Top of THE DATA

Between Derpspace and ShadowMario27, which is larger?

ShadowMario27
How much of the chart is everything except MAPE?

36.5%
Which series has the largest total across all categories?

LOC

Bottom of THE DATA
Top of THE DATA

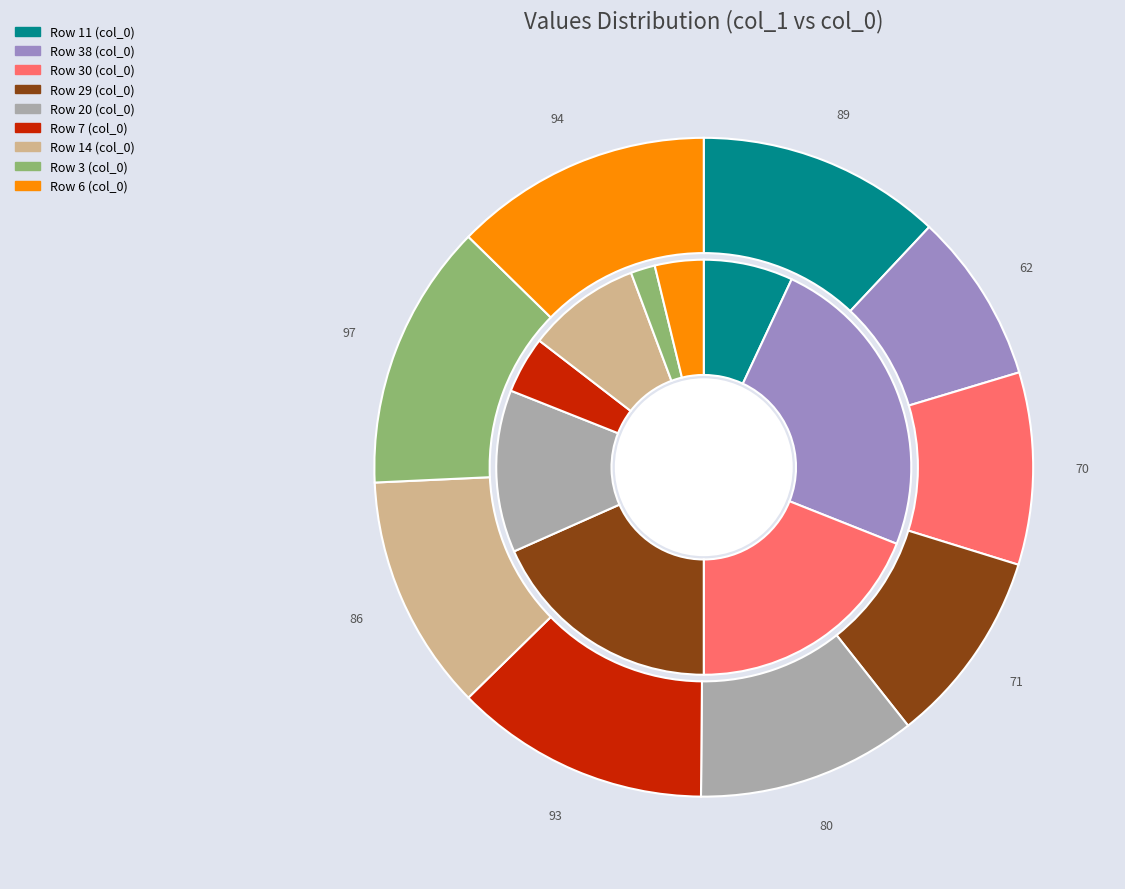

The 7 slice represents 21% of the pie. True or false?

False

Bottom of THE DATA

▶ [WHAT YOU SHOULD DO]: In the data from the line holding "Between Derpspace and" through the line holding "Which series has", inclusive, switch "chart" to "graph". Write out those lines again with every other word left the same.

▶ [TASK SOLUTION]:
Between Derpspace and ShadowMario27, which is larger?

ShadowMario27
How much of the graph is everything except MAPE?

36.5%
Which series has the largest total across all categories?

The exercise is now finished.